After the weather calmed down, the little boy in the neighborhood came to get some eggs from the old lady. Instead, he found her lying down on the ground. The boy ran back to his house and told his parents, and they had called 911. Caroline lived that day but with a broken hip and head. His head wound required 18 staples to close the wound. Her broken hip required surgery, but Caroline was not ready to leave her birds alone. Later on, her son arrived, took responsibility for the birds, and convinced his mother to stay at the hospital for further treatment.
her son was gone and but Caroline kept asking the staff, “Do I really need to stay in the hospital?” She was such a pleasant lady, and the staff members were very happy to take care of her. She was telling all the stories. Then, suddenly, she said, “honey, I really don’t know what to do with the ducks’ eggs.” I could not stop myself from advising her to contact a local Asian restaurant.
“Well,” she asked the same question from everyone, including me, admitting physician, and the surgeon, “do I really have to stay in the hospital. I don’t trust my son when it comes to taking care of my birds. He may eat my birds after barbecued them.”
She was sent to rehab after having her hips surgically fixed.
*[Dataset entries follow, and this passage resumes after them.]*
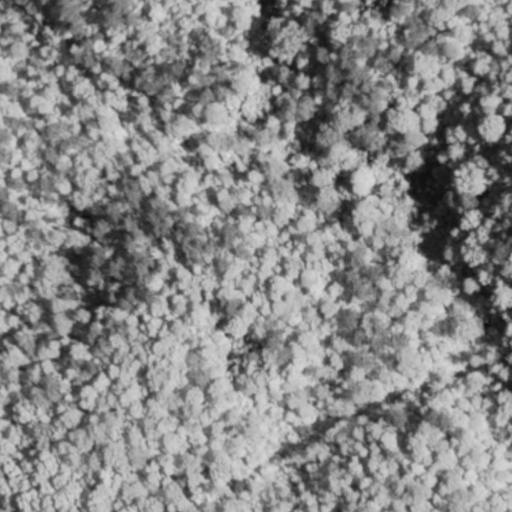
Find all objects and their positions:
road: (436, 230)
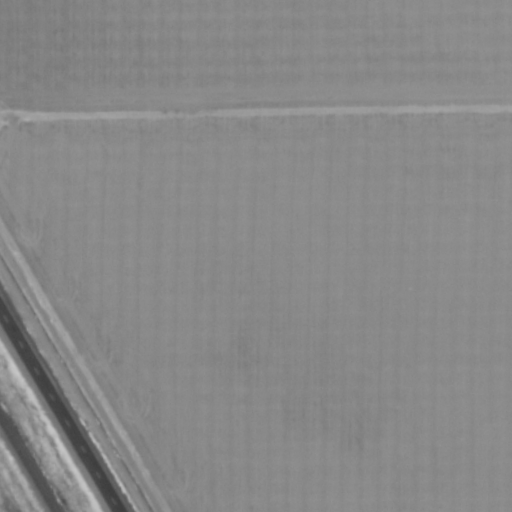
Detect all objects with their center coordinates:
road: (62, 406)
crop: (56, 416)
railway: (26, 467)
road: (0, 511)
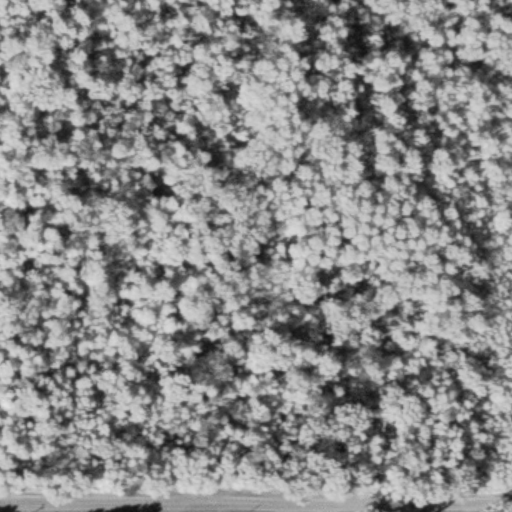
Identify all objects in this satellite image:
road: (256, 500)
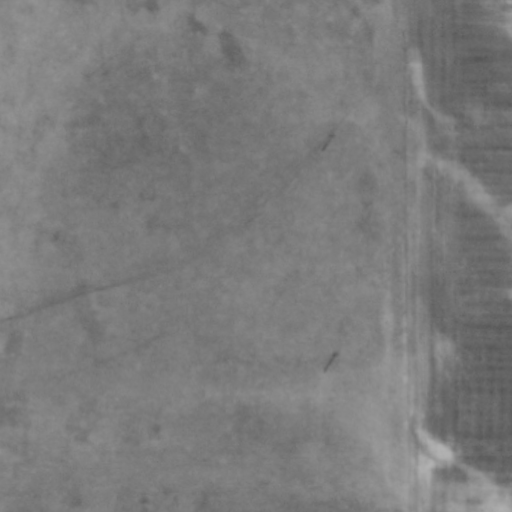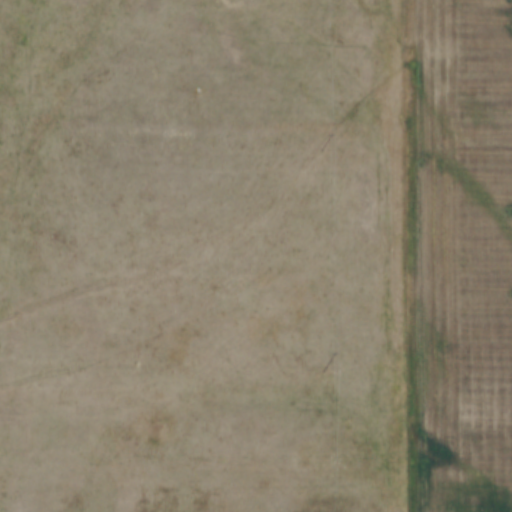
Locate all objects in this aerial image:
road: (404, 255)
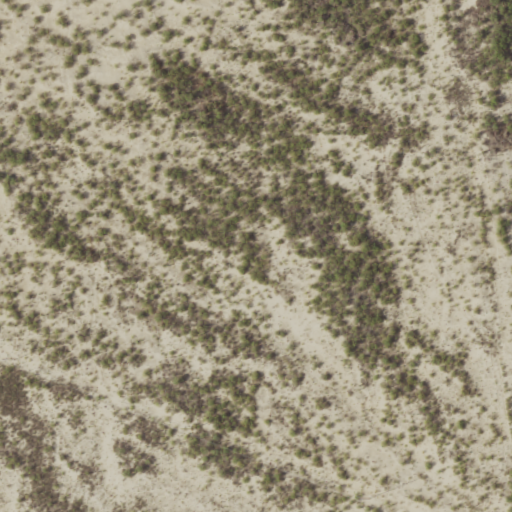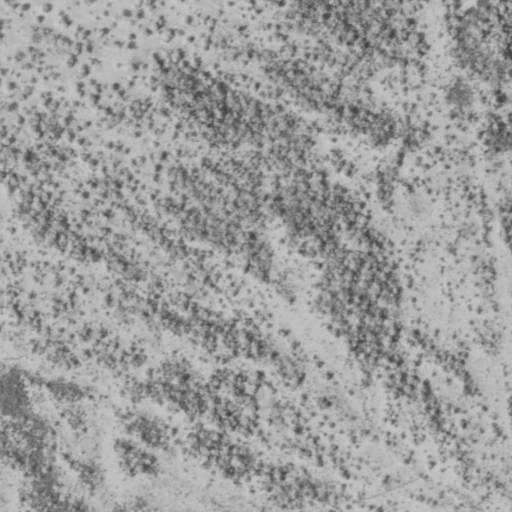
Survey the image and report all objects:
power tower: (16, 359)
power tower: (192, 429)
power tower: (370, 499)
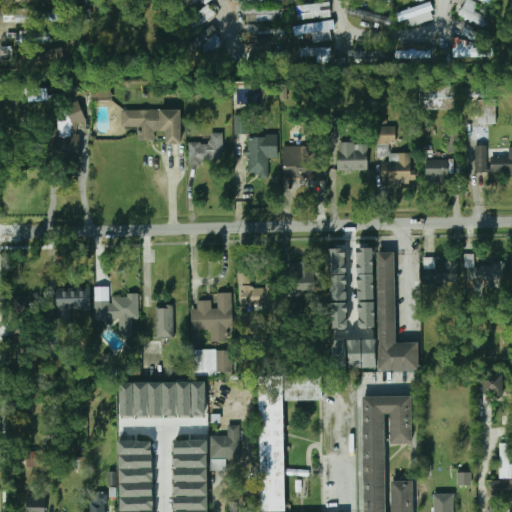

After four weeks, along with her son, Caroline returned to the hospital again. But, no, she was not sick. Instead, she brought 28 chicken eggs for us. She appeared very happy, and she told me, “Those 28 eggs in a week have saved my life. Oh, honey, I also contacted the local Chinese store. They appreciated it and told me that they would love to take ducks’ eggs. So I don’t have to waste them anymore. Thank god, my son didn’t eat my birds.”
Now, Caroline is curious, “do they really eat ducks’ eggs?”
Caroline is happily living with her birds now. But her son keeps his eyes on her. He had installed the camera, so he can continue to monitor her. So now, Caroline happily wears an emergency alarm necklace. This is the only way she can stay close to her birds.
Yes, Caroline believes that 28 eggs a week has saved her life. We all agree with Caroline. She could have died or suffered more that day, but the little boy became her angel, so he went to pick up the eggs from her house. What if she did not have 28 eggs in a week? She might not have gone outside if she had not had the birds. But, on the other hand, if she didn’t give the eggs to the people for free. What could have happened to Caroline in this case scenario? Only the almighty has an answer to this question. Right now, we all agree that 28 eggs a week saved her life.